Title: Uncertainties in future projections of extreme rainfall: The role of climate model, emission
scenario and randomness
Contributors: Ali Nazemi, Md Sahabul Alam, Amin Elshorbagy
Abstract:
Climate change has resulted in substantial variations in annual extreme rainfall quantiles in
different durations and return periods. Predicting the future changes in extreme rainfall quantiles
is essential for various water resources design, assessment, and decision making purposes.
Current Predictions of future rainfall extremes, however, exhibit large uncertainties. According
to extreme value theory, rainfall extremes are rather random variables, with changing
distributions around different return periods; therefore there are uncertainties even under current
climate conditions. Regarding future condition, our large-scale knowledge is obtained using
global climate models, forced with certain emission scenarios. There are widely known
deficiencies with climate models, particularly with respect to precipitation projections. There is
also recognition of the limitations of emission scenarios in representing the future global change.
Apart from these large-scale uncertainties, the downscaling methods also add uncertainty into
estimates of future extreme rainfall when they convert the larger-scale projections into local
scale. The aim of this research is to address these uncertainties in future projections of extreme
rainfall of different durations and return periods. We plugged 3 emission scenarios with 2 global
climate models and used LARS-WG, a well-known weather generator, to stochastically
downscale daily climate models’ projections for the city of Saskatoon, Canada, by 2100. The
downscaled projections were further disaggregated into hourly resolution using our new
stochastic and non-parametric rainfall disaggregator.
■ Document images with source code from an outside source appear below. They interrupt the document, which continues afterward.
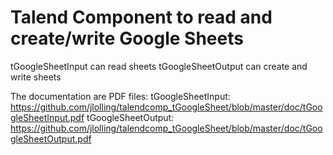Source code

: # Talend Component to read and create/write Google Sheets
tGoogleSheetInput can read sheets
tGoogleSheetOutput can create and write sheets

The documentation are PDF files:
tGoogleSheetInput: https://github.com/jlolling/talendcomp_tGoogleSheet/blob/master/doc/tGoogleSheetInput.pdf
tGoogleSheetOutput: https://github.com/jlolling/talendcomp_tGoogleSheet/blob/master/doc/tGoogleSheetOutput.pdf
The extreme rainfall quantiles can be
consequently identified for different durations (1-hour, 2-hour, 4-hour, 6-hour, 12-hour, 18-hour
and 24-hour) and return periods (2-year, 10-year, 25-year, 50-year, 100-year) using Generalized
Extreme Value (GEV) distribution. By providing multiple realizations of future rainfall, we
attempt to measure the extent of total predictive uncertainty, which is contributed by climate
models, emission scenarios, and downscaling/disaggregation procedures. The results show
different proportions of these contributors in different durations and return periods.